Re-abuse me of the "Salmonberry" atom

(A salmonberry, for those unfamiliar, is a clusterfruit – I could have used “blackberry” or “raspberry”, but those are laden with annoying other meanings.)

Recently, I ran across a small blog piece about how we still use Niels Bohr’s solar-system atom model even though it is not really accurate/valid. This got me to thinking once again about the atomic nucleus, which is commonly depicted as a salmonberry: a cluster of hadrons stuck together, probably swirling around amongst each other.

I have my doubts.

Gauge theory is my quantum fetish. I have come to believe that the graphical models we are accustomed to are not accurate but serve the limits of our abilities to visualize and imagine.

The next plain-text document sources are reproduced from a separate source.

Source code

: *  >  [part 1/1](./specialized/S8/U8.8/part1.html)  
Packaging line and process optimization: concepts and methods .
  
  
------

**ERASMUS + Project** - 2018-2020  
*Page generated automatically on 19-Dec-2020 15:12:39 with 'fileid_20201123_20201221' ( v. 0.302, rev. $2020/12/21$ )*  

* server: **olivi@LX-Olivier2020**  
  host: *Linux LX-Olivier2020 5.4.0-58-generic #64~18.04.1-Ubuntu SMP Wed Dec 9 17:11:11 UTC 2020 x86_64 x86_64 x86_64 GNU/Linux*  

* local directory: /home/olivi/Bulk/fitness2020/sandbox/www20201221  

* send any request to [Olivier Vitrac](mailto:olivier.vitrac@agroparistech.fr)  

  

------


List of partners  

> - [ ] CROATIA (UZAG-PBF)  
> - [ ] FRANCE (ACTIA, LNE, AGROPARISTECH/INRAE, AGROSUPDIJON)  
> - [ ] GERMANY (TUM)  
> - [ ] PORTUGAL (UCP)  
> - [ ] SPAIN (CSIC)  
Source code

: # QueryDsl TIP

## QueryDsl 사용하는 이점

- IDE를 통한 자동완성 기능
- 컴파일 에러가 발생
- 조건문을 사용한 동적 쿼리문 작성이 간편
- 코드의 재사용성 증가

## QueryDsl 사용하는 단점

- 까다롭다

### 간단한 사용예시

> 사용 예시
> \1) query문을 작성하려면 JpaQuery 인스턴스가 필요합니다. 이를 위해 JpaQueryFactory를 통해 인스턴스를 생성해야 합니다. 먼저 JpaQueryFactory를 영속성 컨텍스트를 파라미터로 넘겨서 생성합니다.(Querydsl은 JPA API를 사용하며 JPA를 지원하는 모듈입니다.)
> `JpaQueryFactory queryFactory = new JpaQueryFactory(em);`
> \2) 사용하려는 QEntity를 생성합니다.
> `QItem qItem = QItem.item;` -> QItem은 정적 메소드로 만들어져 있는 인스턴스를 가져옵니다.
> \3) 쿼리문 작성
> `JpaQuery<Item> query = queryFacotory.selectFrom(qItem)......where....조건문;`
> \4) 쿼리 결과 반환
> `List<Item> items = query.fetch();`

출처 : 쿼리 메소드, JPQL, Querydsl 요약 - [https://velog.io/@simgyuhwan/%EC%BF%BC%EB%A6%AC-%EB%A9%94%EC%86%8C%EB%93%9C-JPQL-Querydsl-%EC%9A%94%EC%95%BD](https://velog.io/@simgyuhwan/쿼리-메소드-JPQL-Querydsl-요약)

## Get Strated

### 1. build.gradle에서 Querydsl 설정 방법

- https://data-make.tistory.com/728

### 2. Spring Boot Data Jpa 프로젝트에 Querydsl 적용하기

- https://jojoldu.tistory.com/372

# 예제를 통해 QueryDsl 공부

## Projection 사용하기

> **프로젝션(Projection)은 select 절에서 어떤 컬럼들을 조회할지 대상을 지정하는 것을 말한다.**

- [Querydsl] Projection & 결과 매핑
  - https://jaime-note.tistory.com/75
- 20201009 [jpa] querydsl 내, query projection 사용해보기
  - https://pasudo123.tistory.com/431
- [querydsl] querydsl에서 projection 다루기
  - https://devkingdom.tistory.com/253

I am thinking that things like hadrons and atomic nuclei are not literally smaller discreet things stuck together with strong-force-rubber-bands mediated by gluons or whatever, but that they are themselves singular manifestations of something like a harmonic (as particles typically exhibit wave-like properties).

In other words, an atom is a melody of hadrons, some sort of standing wave interference pattern of the energies (or placquette frustrations) that can be deconstructed into proton and neutron energy patterns, which themselves are standing waves that deconstruct into quarks.

After all, quarks are only theoretical, bound energies that were formulated as a means to simplify the “particle zoo”, and we never expect to see them unbound.

So this would mean that an atomic nucleus is a sort of vibrating blob of jelly, and when it is disturbed (or seeks to crap out what it making it naturally unstable), some of its internal waveform ejects and coalesces into a smaller blob (alpha, beta, neutron, whatever). And that fusion amounts to not sticking things onto each other but actually merging their waveform energies into a larger blob.

My question is, where does my silly notion fail? Are particles truly mostly empty space with some tiny dots in there? What is the experimental evidence that demonstrates the aggregate model over the unitary composite?